If you have not read anything about the Baudelaire orphans, then before you read even one more sentence, you should know this: Violet, Klaus, and Sunny are kindhearted and quick-witted, but their lives, I am sorry to say, are filled with bad luck and misery. All of the stories about these three children are unhappy and wretched, and this one may be the worst of them all.If you haven’t got the stomach for a story that includes a hurricane, a signalling device, hungry leeches, cold cucumber soup, a horrible villain, and a doll named Pretty Penny, then this book will probably fill you with despair.I will continue to record these tragic tales, for that is what I do. You, however, should decide for yourself whether you can possibly endure this miserable story.

With all due respect,
Lemony Snicket

Book three of Unfortunate Events begins much the same way as we are introduced to guardian number three, Aunt Josephine. She is a dull sort of woman, scared of everything and has an unstable living arrangement. This book was a bit more interesting than because there was a longer focus on the time with Josephine than previous guardians. It is more action packed I guess, there is almost a sense of ‘will she survive? Won’t she survive?’ except that Snicket tells us she won’t, again quite often. but it does have its moments of suspense and what will happen. So in that sense it was a good book for that, as a character Josephine is annoying but what can you do. There is a great plus side, there is a reference to the movie Flying High in there which made me laugh. I’m sure it must be intentional, if not it is a pretty big coincidence.

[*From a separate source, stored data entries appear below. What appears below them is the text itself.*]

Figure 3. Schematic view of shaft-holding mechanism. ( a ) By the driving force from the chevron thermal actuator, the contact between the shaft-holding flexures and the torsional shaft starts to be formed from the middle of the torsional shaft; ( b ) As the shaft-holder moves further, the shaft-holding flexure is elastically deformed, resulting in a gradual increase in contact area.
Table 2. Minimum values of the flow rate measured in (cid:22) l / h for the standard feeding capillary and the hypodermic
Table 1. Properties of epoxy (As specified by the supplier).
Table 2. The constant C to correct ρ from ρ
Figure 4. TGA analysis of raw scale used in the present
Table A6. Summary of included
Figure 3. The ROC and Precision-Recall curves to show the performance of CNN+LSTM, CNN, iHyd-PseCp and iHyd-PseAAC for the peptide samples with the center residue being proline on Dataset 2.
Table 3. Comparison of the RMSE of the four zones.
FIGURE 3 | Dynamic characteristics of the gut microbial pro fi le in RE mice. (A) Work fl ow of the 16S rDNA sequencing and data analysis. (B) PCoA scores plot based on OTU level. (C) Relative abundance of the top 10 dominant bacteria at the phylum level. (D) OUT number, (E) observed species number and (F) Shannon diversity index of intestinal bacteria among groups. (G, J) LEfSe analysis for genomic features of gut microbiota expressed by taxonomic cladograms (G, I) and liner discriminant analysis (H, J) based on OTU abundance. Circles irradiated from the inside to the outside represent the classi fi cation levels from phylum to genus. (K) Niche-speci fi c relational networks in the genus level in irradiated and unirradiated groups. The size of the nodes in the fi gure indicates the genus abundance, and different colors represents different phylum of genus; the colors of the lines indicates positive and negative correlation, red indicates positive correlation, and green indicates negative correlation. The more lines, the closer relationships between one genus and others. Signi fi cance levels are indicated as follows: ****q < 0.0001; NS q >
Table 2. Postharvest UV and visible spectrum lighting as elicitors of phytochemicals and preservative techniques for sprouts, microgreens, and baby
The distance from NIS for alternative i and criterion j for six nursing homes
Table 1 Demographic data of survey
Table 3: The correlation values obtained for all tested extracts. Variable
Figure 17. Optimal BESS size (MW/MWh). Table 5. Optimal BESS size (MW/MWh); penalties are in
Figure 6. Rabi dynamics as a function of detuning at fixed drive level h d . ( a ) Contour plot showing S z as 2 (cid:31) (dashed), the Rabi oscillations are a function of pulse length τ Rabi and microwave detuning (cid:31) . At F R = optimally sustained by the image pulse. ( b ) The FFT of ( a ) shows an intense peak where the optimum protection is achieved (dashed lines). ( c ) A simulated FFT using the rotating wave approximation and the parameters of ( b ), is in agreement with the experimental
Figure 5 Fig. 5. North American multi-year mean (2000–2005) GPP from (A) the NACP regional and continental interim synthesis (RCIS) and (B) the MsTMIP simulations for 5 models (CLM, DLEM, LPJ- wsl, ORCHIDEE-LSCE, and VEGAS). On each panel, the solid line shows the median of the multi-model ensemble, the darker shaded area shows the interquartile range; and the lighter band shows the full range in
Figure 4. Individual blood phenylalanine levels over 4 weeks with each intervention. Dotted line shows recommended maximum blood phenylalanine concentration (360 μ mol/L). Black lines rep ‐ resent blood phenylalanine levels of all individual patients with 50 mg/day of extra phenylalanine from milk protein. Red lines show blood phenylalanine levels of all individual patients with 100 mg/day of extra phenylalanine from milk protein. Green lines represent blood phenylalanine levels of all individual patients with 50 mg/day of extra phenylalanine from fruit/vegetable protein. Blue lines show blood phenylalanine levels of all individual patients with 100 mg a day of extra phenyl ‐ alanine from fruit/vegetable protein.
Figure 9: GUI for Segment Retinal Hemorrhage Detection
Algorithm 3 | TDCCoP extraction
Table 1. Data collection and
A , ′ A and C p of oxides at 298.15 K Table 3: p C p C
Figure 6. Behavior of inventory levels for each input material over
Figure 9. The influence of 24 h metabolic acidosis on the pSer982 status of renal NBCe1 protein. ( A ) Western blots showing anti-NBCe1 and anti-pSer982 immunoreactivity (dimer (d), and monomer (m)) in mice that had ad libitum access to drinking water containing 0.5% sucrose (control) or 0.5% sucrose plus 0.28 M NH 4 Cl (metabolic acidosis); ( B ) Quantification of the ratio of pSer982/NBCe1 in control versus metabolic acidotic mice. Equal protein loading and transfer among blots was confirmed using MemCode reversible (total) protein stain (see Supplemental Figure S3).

New plan. Instead of this annoying and insipid trend of Grammar Nazi’s roaming the internet we start calling them Aunt Josephine. If you’ve ever come across a person who corrects everything you say because to them you are saying it grammatically wrong then you know Aunt Josephine. And as annoying it is to hear, it is tiring to read, but not so bad if you put it down to an eccentric character trait among her many others.

What I have discovered about A Series of Unfortunate Events, is that they are all rather similar. The children get a new home and guardian, Olaf comes in at some point disguised, the children recognise him, the adults don’t believe them, guardian vanishes, Olaf is exposed, the surviving adults apologise for not believing the kids and the whole things starts again. What I am discovering about these books as an adult reading these books fit for twelve year olds, is that there is nothing to figure out. You are told straight away that unfortunate things will happen to these kids, and Snicket is not shy about using violence and threats and describing them in a blunt and matter of fact manner which acts to almost subdue the serious violence and issues they actually are. And this I am assuming will go on for the remaining ten books in an ongoing cycle.

What I think all we are supposed to take from this is just how unfortunate these kids are and we just have to go for the ride with them as more unfortunate events happen to them and to those around them. There is no mystery, no ulterior meaning. Snicket just says ‘They won’t live happily ever after, they will be threatened and have horrible things happen to those around them, they’ll be fine and not be affected so let’s pop on over to the next person and see what misfortune befalls them’. It’s sort of like a sadistic humorous story that brings out kids fascination with death and violence and evil people in a nice funny and calming and charming way. Oh Mr Snicket you are sneaky.

What is also good is that there is a love of books in this series. The three children are always looking through books and they always find a large library collection wherever they go. I did learn something about Alexander the Great and Gordium knots so that was nice. I’m beginning to think, even though these kids only seem to stay at their new homes for a matter of days or weeks at best that by the end Violet will be of age and at the end of book thirteen she’ll just buy a house for her siblings. Let’s see how we go with that prediction.